Print the text of every row below word for word, leaving out the pictures.

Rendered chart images
- Opening Delimiter -

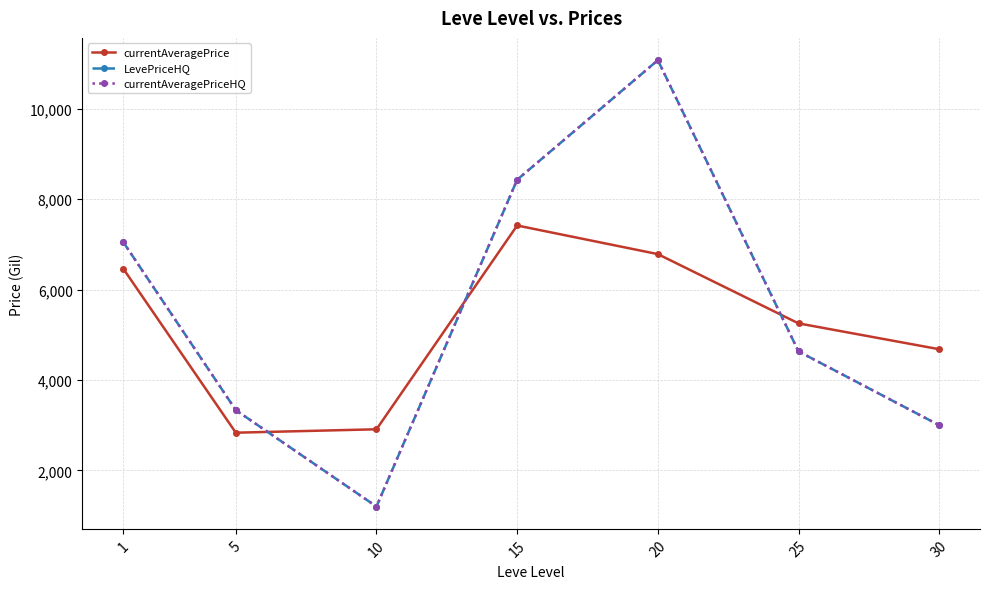

Reading right to left, what are all the values shown in this chart?

currentAveragePrice: 30=4679.9	25=5251.3	20=6782.8	15=7415.5	10=2909.8	5=2834.3	1=6461.1
LevePriceHQ: 30=3000.0	25=4631.8	20=11070.0	15=8427.3	10=1201.7	5=3333.3	1=7048.6
currentAveragePriceHQ: 30=3000.0	25=4631.8	20=11070.0	15=8427.3	10=1201.7	5=3333.3	1=7048.6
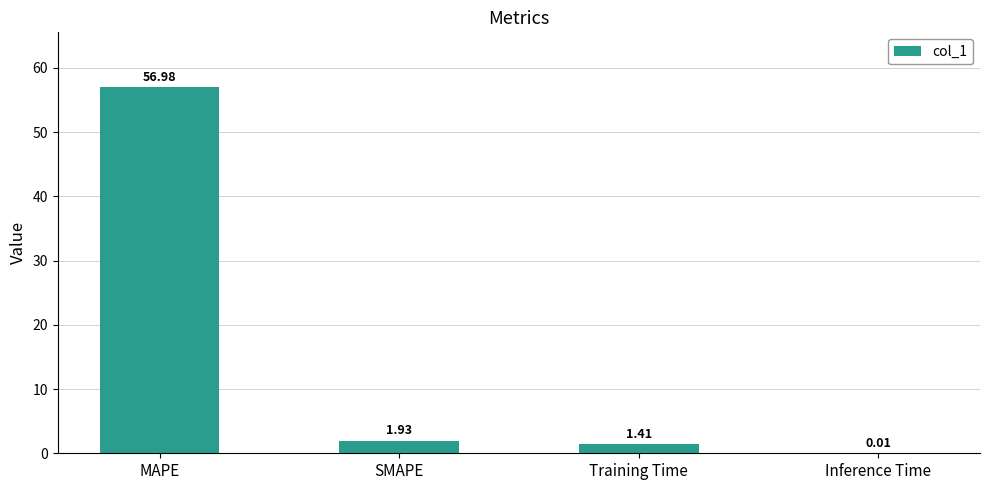

Which has a higher value, SMAPE or MAPE?

MAPE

- Closing Delimiter -

◆ **REPLY TO THE EXERCISE**:
Reading right to left, what are all the values shown in this chart?

currentAveragePrice: 30=4679.9	25=5251.3	20=6782.8	15=7415.5	10=2909.8	5=2834.3	1=6461.1
LevePriceHQ: 30=3000.0	25=4631.8	20=11070.0	15=8427.3	10=1201.7	5=3333.3	1=7048.6
currentAveragePriceHQ: 30=3000.0	25=4631.8	20=11070.0	15=8427.3	10=1201.7	5=3333.3	1=7048.6

Which has a higher value, SMAPE or MAPE?

MAPE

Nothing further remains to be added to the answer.